The fly returned to course the warm terrain of the eyelid, moving with the careless persistence of diabolical things, and both eyes came open.
— What happened?
— I was going to ask you the same thing. They just brought you in here in pieces, and. .
— I feel sick.
— Well you are sick, so it's a good thing you know it.
— I can hardly hear you.
— You're lucky you can hear me at all. Ever have ear trouble?
— Yes. No.
— Well, you do now. You might even have a deaf ear before you're through. Just like Julius Caesar, that would be nice, wouldn't it.
Who are you? You're very young to show up with something like this. I might even say tragic it I knew who you were.
— Wait, I… I can't move my arm.
— That's partly because it's broken. Do you remember trying to walk yesterday? Please excuse my shouting at you.
— But what is it? what is it?
— Like a drunkard. Staggering around like a drunkard. Of course I might not say that if I knew who you were.
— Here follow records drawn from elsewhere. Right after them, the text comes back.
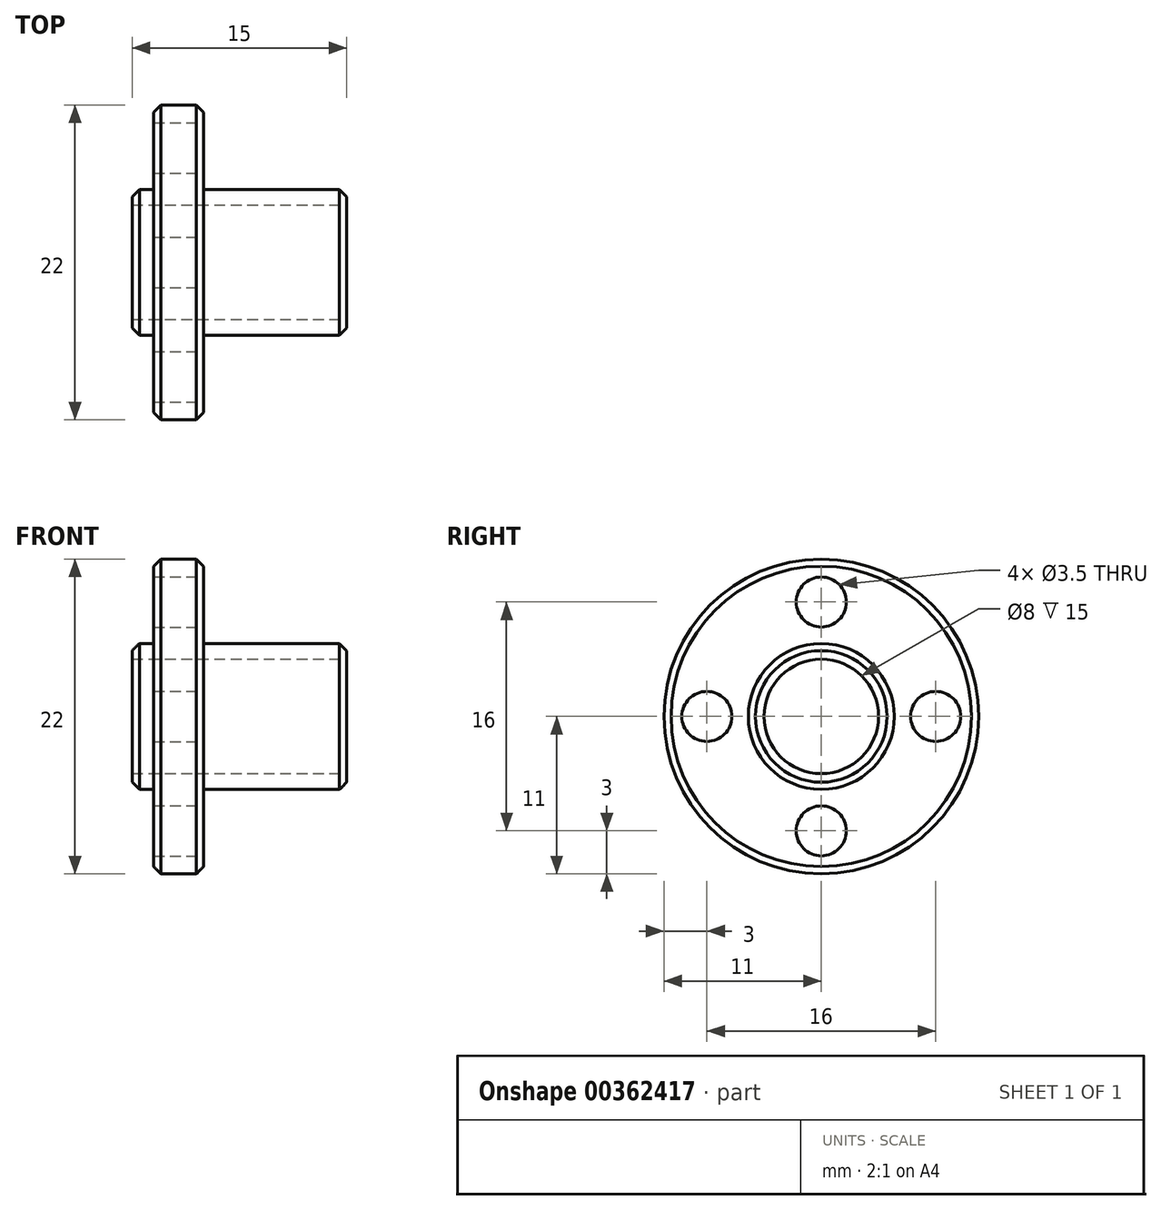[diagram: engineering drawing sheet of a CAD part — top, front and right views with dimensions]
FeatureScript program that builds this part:
annotation { "Feature Type Name" : "Feature", "Feature Type Description" : "" }
export const myFeature = defineFeature(function(context is Context, id is Id, definition is map)
    precondition{}
    {
        {
            var Q0;
            Q0=qCreatedBy(makeId("Right.planeOp"),FACE);
            var sketch = newSketch(context, id + "F0", { "sketchPlane" : qUnion([Q0])});
            skCircle(sketch, "E0", {"center": v(0, 0) * mm, "radius": 11 * mm});
            skSolve(sketch);
        }
        {
            var Q0;
            Q0=qSketchRegion(id+"F0",true);
            extrude(context, id + "F1", {"entities" : qUnion([Q0]), "depth" : 3.5 * mm});
        }
        {
            var Q0;
            Q0=makeQuery(id+"F1.opExtrude","CAP_FACE",FACE,{"disambiguationData":[OSD([sQuery(id+"F0.wireOp",EDGE,"E0")])],"isStart":false});
            var sketch = newSketch(context, id + "F2", { "sketchPlane" : qUnion([Q0])});
            skCircle(sketch, "E1", {"center": v(0, 0) * mm, "radius": 5.1 * mm});
            skSolve(sketch);
        }
        {
            var Q0;
            Q0=qSketchRegion(id+"F2",true);
            extrude(context, id + "F3", {"entities" : qUnion([Q0]), "operationType" : NewBodyOperationType.ADD, "depth" : 10 * mm});
        }
        {
            var Q0;
            Q0=makeQuery(id+"F3.opExtrude","CAP_FACE",FACE,{"disambiguationData":[OSD([sQuery(id+"F2.wireOp",EDGE,"E1")])],"isStart":false});
            var sketch = newSketch(context, id + "F4", { "sketchPlane" : qUnion([Q0])});
            skCircle(sketch, "E2", {"center": v(0, 0) * mm, "radius": 4 * mm});
            skSolve(sketch);
        }
        {
            var Q0;
            Q0=qSketchRegion(id+"F4",true);
            extrude(context, id + "F5", {"entities" : qUnion([Q0]), "operationType" : NewBodyOperationType.REMOVE, "oppositeDirection" : true, "depth" : 25 * mm});
        }
        {
            var Q0;
            Q0=makeQuery(id+"F1.opExtrude","CAP_FACE",FACE,{"disambiguationData":[OSD([sQuery(id+"F0.wireOp",EDGE,"E0")])],"isStart":true});
            var sketch = newSketch(context, id + "F6", { "sketchPlane" : qUnion([Q0])});
            skCircle(sketch, "E3", {"center": v(0, 0) * mm, "radius": 4 * mm});
            skCircle(sketch, "E4", {"center": v(0, 0) * mm, "radius": 5.1 * mm});
            skSolve(sketch);
        }
        {
            var Q0;
            Q0=qSketchRegion(id+"F6",true);
            extrude(context, id + "F7", {"entities" : qUnion([Q0]), "operationType" : NewBodyOperationType.ADD, "depth" : 1.5 * mm});
        }
        {
            var Q0;
            Q0=makeQuery(id+"F3.opExtrude","CAP_EDGE",EDGE,{"disambiguationData":[OSD([sQuery(id+"F2.wireOp",EDGE,"E1")])],"isStart":false});
            var Q1;
            Q1=makeQuery(id+"F1.opExtrude","CAP_EDGE",EDGE,{"disambiguationData":[OSD([sQuery(id+"F0.wireOp",EDGE,"E0")])],"isStart":false});
            var Q2;
            Q2=makeQuery(id+"F1.opExtrude","CAP_EDGE",EDGE,{"disambiguationData":[OSD([sQuery(id+"F0.wireOp",EDGE,"E0")])],"isStart":true});
            var Q3;
            Q3=makeQuery(id+"F7.opExtrude","CAP_EDGE",EDGE,{"disambiguationData":[OSD([sQuery(id+"F6.wireOp",EDGE,"E4")])],"isStart":false});
            var Q4;
            Q4=makeQuery(id+"F3.opExtrude","CAP_EDGE",EDGE,{"disambiguationData":[OSD([sQuery(id+"F2.wireOp",EDGE,"E1")])],"isStart":true});
            chamfer(context, id + "F8", {"entities" : qUnion([Q0, Q1, Q2, Q3, Q4]), "width" : 0.5 * mm, "tangentPropagation" : true});
        }
        {
            var Q0;
            Q0=makeQuery(id+"F1.opExtrude","CAP_FACE",FACE,{"disambiguationData":[OSD([sQuery(id+"F0.wireOp",EDGE,"E0")])],"isStart":false});
            var sketch = newSketch(context, id + "F9", { "sketchPlane" : qUnion([Q0])});
            skCircle(sketch, "E5", {"center": v(0, 8) * mm, "radius": 1.75 * mm});
            skCircle(sketch, "E6.1.0", {"center": v(-8, 0) * mm, "radius": 1.75 * mm});
            skCircle(sketch, "E6.2.0", {"center": v(0, -8) * mm, "radius": 1.75 * mm});
            skCircle(sketch, "E6.3.0", {"center": v(8, 0) * mm, "radius": 1.75 * mm});
            skPoint(sketch, "E6.center", {"position": v(0, 0) * mm});
            skSolve(sketch);
        }
        {
            var Q0;
            Q0=makeQuery(id+"F9.imprint","IMPRINT",FACE,{"disambiguationData":[TD([[makeQuery(id+"F9.imprint","IMPRINT",EDGE,{"derivedFrom":sQuery(id+"F9.wireOp",EDGE,"E5")}),1.0]])]});
            var Q1;
            Q1=makeQuery(id+"F9.imprint","IMPRINT",FACE,{"disambiguationData":[TD([[makeQuery(id+"F9.imprint","IMPRINT",EDGE,{"derivedFrom":sQuery(id+"F9.wireOp",EDGE,"E6.1.0")}),1.0]])]});
            var Q2;
            Q2=makeQuery(id+"F9.imprint","IMPRINT",FACE,{"disambiguationData":[TD([[makeQuery(id+"F9.imprint","IMPRINT",EDGE,{"derivedFrom":sQuery(id+"F9.wireOp",EDGE,"E6.2.0")}),1.0]])]});
            var Q3;
            Q3=makeQuery(id+"F9.imprint","IMPRINT",FACE,{"disambiguationData":[TD([[makeQuery(id+"F9.imprint","IMPRINT",EDGE,{"derivedFrom":sQuery(id+"F9.wireOp",EDGE,"E6.3.0")}),1.0]])]});
            extrude(context, id + "F10", {"entities" : qUnion([Q0, Q1, Q2, Q3]), "operationType" : NewBodyOperationType.REMOVE, "endBound" : BoundingType.THROUGH_ALL, "oppositeDirection" : true, "depth" : 25 * mm});
        }
    });
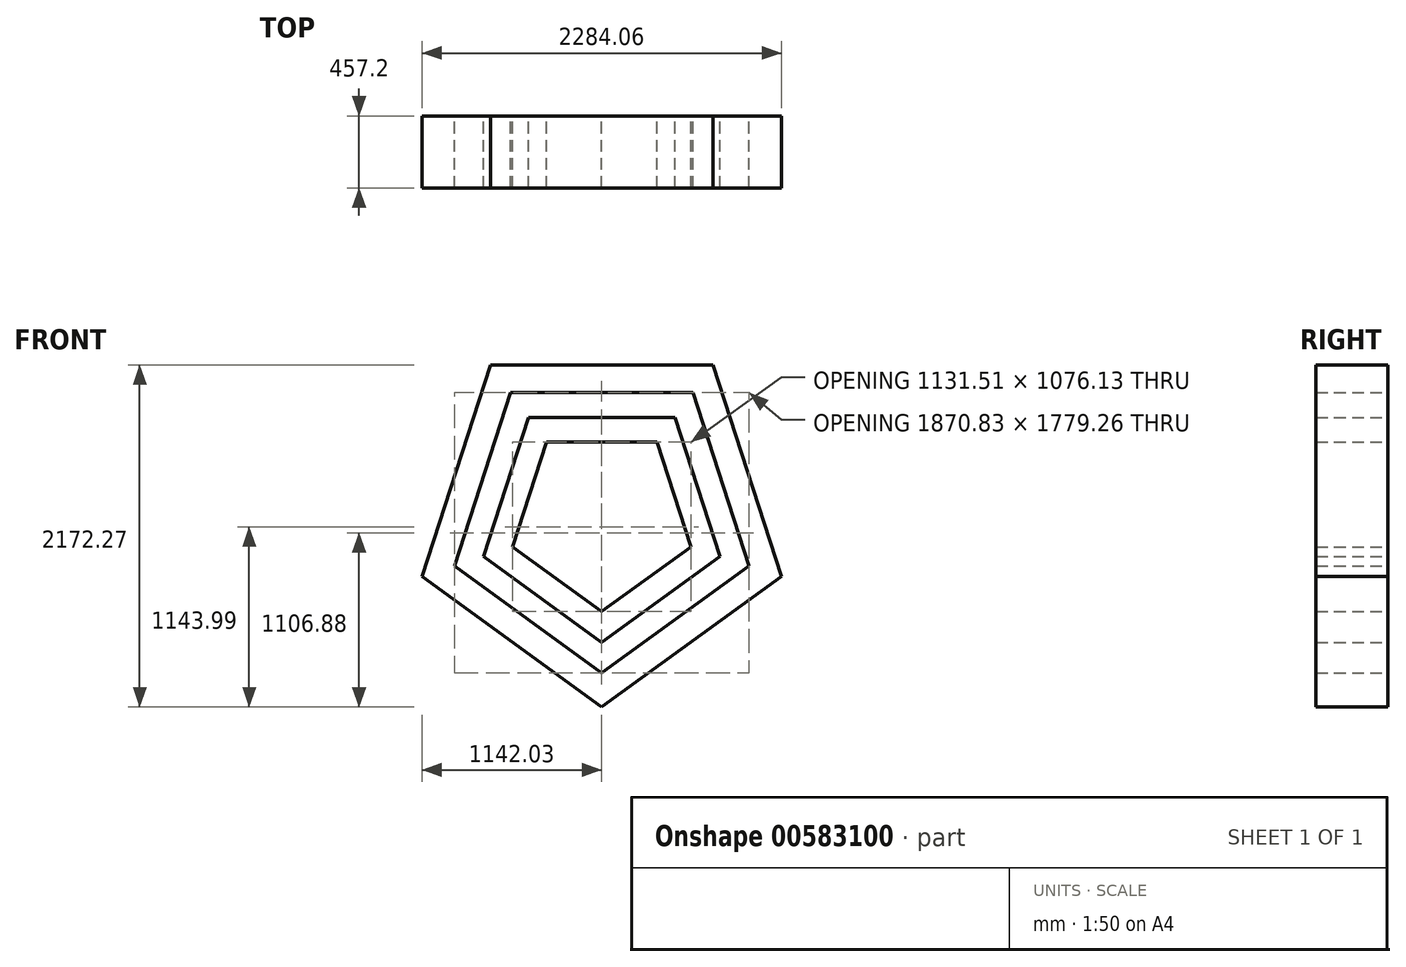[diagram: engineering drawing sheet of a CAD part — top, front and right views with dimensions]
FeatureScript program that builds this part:
annotation { "Feature Type Name" : "Feature", "Feature Type Description" : "" }
export const myFeature = defineFeature(function(context is Context, id is Id, definition is map)
    precondition{}
    {
        {
            var Q0;
            Q0=qCreatedBy(makeId("Front.planeOp"),FACE);
            var sketch = newSketch(context, id + "F0", { "sketchPlane" : qUnion([Q0])});
            skCircle(sketch, "E0.cCircle", {"center": v(0, 0) * mm, "radius": 1200.8 * mm, "construction": true});
            skLineSegment(sketch, "E0.0", {"start": v(0, -1200.8) * mm, "end": v(-1142.03, -371.07) * mm});
            skLineSegment(sketch, "E0.1", {"start": v(-1142.03, -371.07) * mm, "end": v(-705.81, 971.47) * mm});
            skLineSegment(sketch, "E0.2", {"start": v(-705.81, 971.47) * mm, "end": v(705.81, 971.47) * mm});
            skLineSegment(sketch, "E0.3", {"start": v(705.81, 971.47) * mm, "end": v(1142.03, -371.07) * mm});
            skLineSegment(sketch, "E0.4", {"start": v(1142.03, -371.07) * mm, "end": v(0, -1200.8) * mm});
            skCircle(sketch, "E1.cCircle", {"center": v(0, 0) * mm, "radius": 983.55 * mm, "construction": true});
            skLineSegment(sketch, "E1.0", {"start": v(0, -983.55) * mm, "end": v(-935.41, -303.93) * mm});
            skLineSegment(sketch, "E1.1", {"start": v(-935.41, -303.93) * mm, "end": v(-578.12, 795.7) * mm});
            skLineSegment(sketch, "E1.2", {"start": v(-578.12, 795.7) * mm, "end": v(578.12, 795.7) * mm});
            skLineSegment(sketch, "E1.3", {"start": v(578.12, 795.7) * mm, "end": v(935.41, -303.93) * mm});
            skLineSegment(sketch, "E1.4", {"start": v(935.41, -303.93) * mm, "end": v(0, -983.55) * mm});
            skCircle(sketch, "E2.cCircle", {"center": v(0, 0) * mm, "radius": 789.21 * mm, "construction": true});
            skLineSegment(sketch, "E2.0", {"start": v(0, -789.21) * mm, "end": v(-750.58, -243.88) * mm});
            skLineSegment(sketch, "E2.1", {"start": v(-750.58, -243.88) * mm, "end": v(-463.89, 638.49) * mm});
            skLineSegment(sketch, "E2.2", {"start": v(-463.89, 638.49) * mm, "end": v(463.89, 638.49) * mm});
            skLineSegment(sketch, "E2.3", {"start": v(463.89, 638.49) * mm, "end": v(750.58, -243.88) * mm});
            skLineSegment(sketch, "E2.4", {"start": v(750.58, -243.88) * mm, "end": v(0, -789.21) * mm});
            skCircle(sketch, "E3.cCircle", {"center": v(0, 0) * mm, "radius": 594.87 * mm, "construction": true});
            skLineSegment(sketch, "E3.0", {"start": v(0, -594.87) * mm, "end": v(-565.76, -183.83) * mm});
            skLineSegment(sketch, "E3.1", {"start": v(-565.76, -183.83) * mm, "end": v(-349.66, 481.26) * mm});
            skLineSegment(sketch, "E3.2", {"start": v(-349.66, 481.26) * mm, "end": v(349.66, 481.26) * mm});
            skLineSegment(sketch, "E3.3", {"start": v(349.66, 481.26) * mm, "end": v(565.76, -183.83) * mm});
            skLineSegment(sketch, "E3.4", {"start": v(565.76, -183.83) * mm, "end": v(0, -594.87) * mm});
            skCircle(sketch, "E4.cCircle", {"center": v(0, 0) * mm, "radius": 428.97 * mm, "construction": true});
            skLineSegment(sketch, "E4.0", {"start": v(0, -428.97) * mm, "end": v(-407.98, -132.56) * mm});
            skLineSegment(sketch, "E4.1", {"start": v(-407.98, -132.56) * mm, "end": v(-252.14, 347.04) * mm});
            skLineSegment(sketch, "E4.2", {"start": v(-252.14, 347.04) * mm, "end": v(252.14, 347.04) * mm});
            skLineSegment(sketch, "E4.3", {"start": v(252.14, 347.04) * mm, "end": v(407.98, -132.56) * mm});
            skLineSegment(sketch, "E4.4", {"start": v(407.98, -132.56) * mm, "end": v(0, -428.97) * mm});
            skCircle(sketch, "E5.cCircle", {"center": v(0, 0) * mm, "radius": 296.25 * mm, "construction": true});
            skLineSegment(sketch, "E5.0", {"start": v(0, -296.25) * mm, "end": v(-281.75, -91.55) * mm});
            skLineSegment(sketch, "E5.1", {"start": v(-281.75, -91.55) * mm, "end": v(-174.13, 239.67) * mm});
            skLineSegment(sketch, "E5.2", {"start": v(-174.13, 239.67) * mm, "end": v(174.13, 239.67) * mm});
            skLineSegment(sketch, "E5.3", {"start": v(174.13, 239.67) * mm, "end": v(281.75, -91.55) * mm});
            skLineSegment(sketch, "E5.4", {"start": v(281.75, -91.55) * mm, "end": v(0, -296.25) * mm});
            skSolve(sketch);
        }
        {
            var Q0;
            Q0=makeQuery(id+"F0.imprint","IMPRINT",FACE,{"disambiguationData":[TD([[makeQuery(id+"F0.imprint","IMPRINT",EDGE,{"derivedFrom":sQuery(id+"F0.wireOp",EDGE,"E0.0")}),-1.0]])]});
            extrude(context, id + "F1", {"entities" : qUnion([Q0]), "depth" : 457.2 * mm, "offsetDistance" : 30.48 * mm});
        }
        {
            var Q0;
            Q0=makeQuery(id+"F0.imprint","IMPRINT",FACE,{"disambiguationData":[TD([[makeQuery(id+"F0.imprint","IMPRINT",EDGE,{"derivedFrom":sQuery(id+"F0.wireOp",EDGE,"E2.0")}),-1.0]])]});
            extrude(context, id + "F2", {"entities" : qUnion([Q0]), "depth" : 457.2 * mm, "offsetDistance" : 30.48 * mm});
        }
        {
            var Q0;
            Q0=makeQuery(id+"F0.imprint","IMPRINT",FACE,{"disambiguationData":[TD([[makeQuery(id+"F0.imprint","IMPRINT",EDGE,{"derivedFrom":sQuery(id+"F0.wireOp",EDGE,"E4.0")}),-1.0]])]});
            extrude(context, id + "F3", {"entities" : qUnion([Q0]), "operationType" : NewBodyOperationType.REMOVE, "depth" : 457.2 * mm, "offsetDistance" : 30.48 * mm});
        }
    });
We didn't find any papers on you at all. Just money. Money. Lots of it.
— Where is it?
— Lie back now, it's safe. All that money! But you can't run around spending it now. Don't be impatient. Why, look at me, I have a right to be impatient. I was sent down here to help these nig. . natives with their drainage problems, and now look at me.'They keep promising to transfer me to Barbados, but they never do. A special health project in Barbados. . He had walked over near the window, and looked out. — I've sent for some more medicine for you. Of course I know all the time that I'll have to go get it myself eventually, this tattooed idiot who's supposed to work for me. . Then he shouted out the window, — Jesse. .! Jesse!. . There, you see? He's nowhere to be seen. Worthless, useless, tattooed idiot… of course I wouldn't call him that if I thought he could hear me. This is the third time now that I've put in for a transfer to that special health project among underdeveloped. . oops! Wait, don't throw up on the floor. Here. . here we are. Ummmp! That's better. Feel better?
— But. . what. . what is this? Who are you?
— What are either of us doing here? Who are you? Tsk tsk, excuse my shouting at you.
— But you. . you must tell me. .
— I suppose I must. The doctor should not discuss the case with the patient, but who else can I discuss it with? Well, after your little accident, something set in. Something.
— Something what?
— Don't be hasty. Something. Maybe something entirely original. Do you hear noises in your ears?